▶ PROBLEMS AND TASKS:
1: Answer these from the dog-training passage below:
(a) How many minutes of ring time does the writer have for a run through?
(b) What does the writer say a run through is not the time to do?
(c) What did the writer add before the party once the first ring entrances went well?
2: Extend the dog-training passage below about the obedience run through, picking up after its final sentence.

▶ DOCUMENT PASSAGE:
--- START ---
I finally had the opportunity to do an obedience run through with Duckie.  Sadly it was only her 3rd time at an official event and she will be 2yrs old in a few weeks!  Not the amount I wanted to get in by now.

With my local Ring Confidence class just ending and my new online Ring Confidence class starting in two weeks I have the topic of run throughs on my mind.  I have a very specific plan on how to use my 5 minutes of ring time to get full benefit for future trials and I can't say it looks anything like what I watch everyone else doing during their time.

My goal for a run through is to continue my ring confidence work- attitude and focus.  I don't see any point at all in going through a full formal run and listening to the "judge."  Time and time again I see others doing that and all it usually results in is a stressed dog.  Either the dog is a bit down in attitude and focus which the handler completely ignores, not supporting their dog, or corrects like crazy in order to teach him that he can't get away with that behavior in a trial and usually results in the dog developing even more stress towards that exercise.  Even happily interrupting and resetting an exercise in a positive manner can add stress to the behavior, something I want to consider very carefully in a trial environment.  A run through is not the time to teach or fix a behavior before your show.  The dog is either trained or he's not.  In the majority of cases if your dog shows up in a trial with the same level of attitude and focus he shows in practice than the exercises themselves will be there!  Of course that is what makes trialing so hard!  How do you get that attitude and focus in a trial?!

Ring Entrances
So that was my plan tonight with Zumi.  Attitude and focus.

I started with step one of my ring confidence work.  Or in Zumi's case I actually skipped straight to step two as I knew without a doubt that Zumi would be able to offer me great focus from being released from her waiting position to entering the ring and setting up in heel.  I also had strong suspicions that she could do more than just a few steps of heeling with the energy/focus I wanted but I didn't add that in right away as being too greedy had the potential of backfiring and adding stress to this trial like environment.  So all we did was enter the ring- setup in heel- and had a gigantic party.

Left the ring after that first party and waited again for her to push me to work.  Repeat.  Since I wasn't greedy and it went well I added in removing the leash before the party.  Then slowly added more and more trial like behaviors into the mix each time I re-entered the ring and saw that she wasn't just handling it well but was excelling.  I know I looked like an idiot to the others waiting outside the ring and that added a tiny bit of stress. Perfect.  Just enough stress to replicate some trial like feelings for Duckie to experience without actually doing anything difficult.
--- END ---
▶ EXTRACTED MATERIAL:
--- START ---
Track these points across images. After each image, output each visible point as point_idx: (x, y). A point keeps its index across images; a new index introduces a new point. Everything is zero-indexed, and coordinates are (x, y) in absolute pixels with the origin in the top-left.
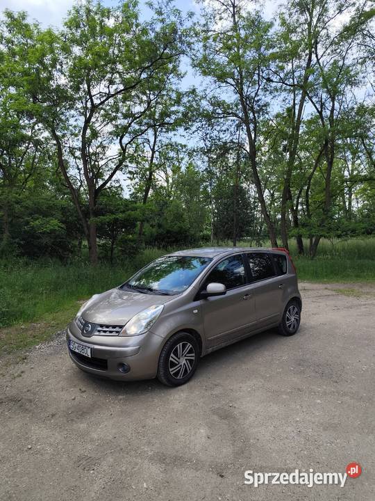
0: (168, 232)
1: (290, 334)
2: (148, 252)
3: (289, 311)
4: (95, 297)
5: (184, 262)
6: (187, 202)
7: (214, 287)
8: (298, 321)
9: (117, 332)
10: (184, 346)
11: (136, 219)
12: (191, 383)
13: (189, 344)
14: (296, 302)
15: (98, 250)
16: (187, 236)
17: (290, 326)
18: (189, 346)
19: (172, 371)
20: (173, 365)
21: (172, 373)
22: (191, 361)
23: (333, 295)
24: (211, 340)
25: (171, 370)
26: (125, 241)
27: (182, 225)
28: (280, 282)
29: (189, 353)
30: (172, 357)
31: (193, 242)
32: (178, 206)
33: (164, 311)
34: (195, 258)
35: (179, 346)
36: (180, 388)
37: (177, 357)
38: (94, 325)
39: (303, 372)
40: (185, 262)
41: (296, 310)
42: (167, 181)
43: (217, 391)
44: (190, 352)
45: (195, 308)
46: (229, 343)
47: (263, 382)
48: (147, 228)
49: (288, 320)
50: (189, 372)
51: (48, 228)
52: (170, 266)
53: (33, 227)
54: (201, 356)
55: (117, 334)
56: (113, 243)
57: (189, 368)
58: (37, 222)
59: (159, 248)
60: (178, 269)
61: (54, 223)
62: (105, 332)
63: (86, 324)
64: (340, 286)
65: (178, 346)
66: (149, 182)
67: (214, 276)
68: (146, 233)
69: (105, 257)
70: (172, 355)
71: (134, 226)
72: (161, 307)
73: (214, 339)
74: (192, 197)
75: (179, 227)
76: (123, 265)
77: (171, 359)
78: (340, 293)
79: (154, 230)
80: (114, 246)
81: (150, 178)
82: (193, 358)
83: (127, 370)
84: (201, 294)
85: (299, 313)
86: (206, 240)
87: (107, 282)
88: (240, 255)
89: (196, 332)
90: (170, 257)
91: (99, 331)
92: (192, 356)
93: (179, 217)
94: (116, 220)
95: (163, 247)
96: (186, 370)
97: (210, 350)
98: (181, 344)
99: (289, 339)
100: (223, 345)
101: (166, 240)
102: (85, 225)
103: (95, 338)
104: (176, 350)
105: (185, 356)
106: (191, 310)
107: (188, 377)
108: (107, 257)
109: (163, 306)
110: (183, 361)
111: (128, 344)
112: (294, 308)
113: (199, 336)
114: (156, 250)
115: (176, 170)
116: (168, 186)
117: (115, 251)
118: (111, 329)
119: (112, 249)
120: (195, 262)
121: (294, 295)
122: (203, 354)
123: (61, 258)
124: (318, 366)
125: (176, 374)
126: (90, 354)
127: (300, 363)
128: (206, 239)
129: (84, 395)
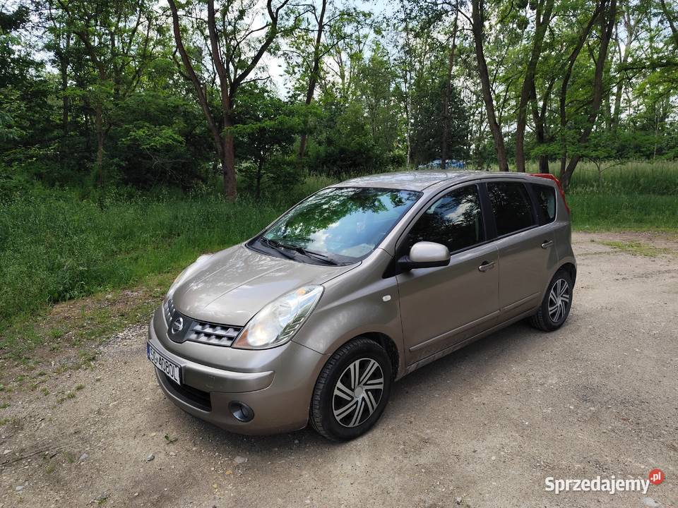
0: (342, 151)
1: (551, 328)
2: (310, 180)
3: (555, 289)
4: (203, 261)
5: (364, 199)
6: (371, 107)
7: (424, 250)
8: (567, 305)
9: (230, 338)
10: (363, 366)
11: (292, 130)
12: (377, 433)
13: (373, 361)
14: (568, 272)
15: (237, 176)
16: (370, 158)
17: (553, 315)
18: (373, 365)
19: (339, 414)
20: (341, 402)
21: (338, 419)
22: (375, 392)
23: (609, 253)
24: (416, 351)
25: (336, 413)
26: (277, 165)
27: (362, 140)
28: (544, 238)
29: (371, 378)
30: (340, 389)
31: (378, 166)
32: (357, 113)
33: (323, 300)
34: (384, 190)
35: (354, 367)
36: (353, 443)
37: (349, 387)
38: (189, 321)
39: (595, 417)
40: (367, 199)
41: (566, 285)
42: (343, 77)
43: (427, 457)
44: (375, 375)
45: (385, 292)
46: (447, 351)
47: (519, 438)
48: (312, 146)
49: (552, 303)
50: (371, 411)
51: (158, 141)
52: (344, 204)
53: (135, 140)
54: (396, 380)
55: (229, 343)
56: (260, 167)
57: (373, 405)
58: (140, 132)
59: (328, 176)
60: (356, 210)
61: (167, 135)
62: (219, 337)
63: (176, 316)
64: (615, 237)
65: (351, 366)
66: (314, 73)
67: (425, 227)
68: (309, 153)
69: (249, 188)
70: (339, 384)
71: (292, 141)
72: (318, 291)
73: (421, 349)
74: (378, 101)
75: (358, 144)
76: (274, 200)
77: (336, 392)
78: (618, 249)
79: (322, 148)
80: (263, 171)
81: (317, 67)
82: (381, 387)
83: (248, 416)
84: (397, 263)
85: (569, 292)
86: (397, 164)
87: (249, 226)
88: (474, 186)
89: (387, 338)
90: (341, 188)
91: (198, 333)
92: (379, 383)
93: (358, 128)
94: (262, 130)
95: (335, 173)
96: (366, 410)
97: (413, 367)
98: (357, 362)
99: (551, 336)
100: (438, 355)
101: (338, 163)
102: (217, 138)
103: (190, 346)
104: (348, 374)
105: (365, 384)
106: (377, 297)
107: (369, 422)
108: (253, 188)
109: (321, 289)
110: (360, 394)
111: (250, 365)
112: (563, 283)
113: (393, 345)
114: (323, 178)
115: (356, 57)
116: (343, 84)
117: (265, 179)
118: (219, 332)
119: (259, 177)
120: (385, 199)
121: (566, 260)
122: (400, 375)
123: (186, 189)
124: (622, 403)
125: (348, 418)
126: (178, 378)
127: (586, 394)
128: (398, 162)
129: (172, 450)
--- END ---
▶ ANSWERS TO THE EXERCISE:
1:
(a) Five minutes.
(b) To teach or fix a behavior before the show.
(c) Removing the leash.

2:
Because Zumi has had a lot of experience with this type of work, just not in a formal show like environment, I was able to progress quickly with her and actually do bits of heeling and simple versions of other exercises she knows well.  I even did all of it with her toy on the stewards table, putting her in a sit and bringing the toy to her whenever I wanted to party.  But with a dog who has already started trialing and showing signs of stress, or a dog less experienced with ring confidence games, I would stick to pure ring entrances=party.  Exit and try again if the dog shows he's still ready to work.  Rushing through steps and trying to get to the actual exercises will only degrade the hard work you've put in.  Baby steps!

I found out that Zumi's second turn in the ring was a bit too much.  We still had several nice ring entrances but occasionally struggled with taking the leash off when she could see the dog in the adjacent ring having fun with their dumbbell.  So we backed up.  Literally actually.  We just calmly exited the ring and I waited for Zumi to decide she was ready to work with me again.  Which due to her temperament and training didn't take too long.  In the future I think one turn for Zumi is enough, at least for right now.

Choosing to Work
Vito also came along to the run through.  But unlike Zumi, I did not register him for actual time in the ring.  Vito has even more experience with Zumi in the ring confidence games, but I also knew that with the trial environment it would be unlikely for Vito to choose to work at a set time to actually take advantage of ring=fun type games.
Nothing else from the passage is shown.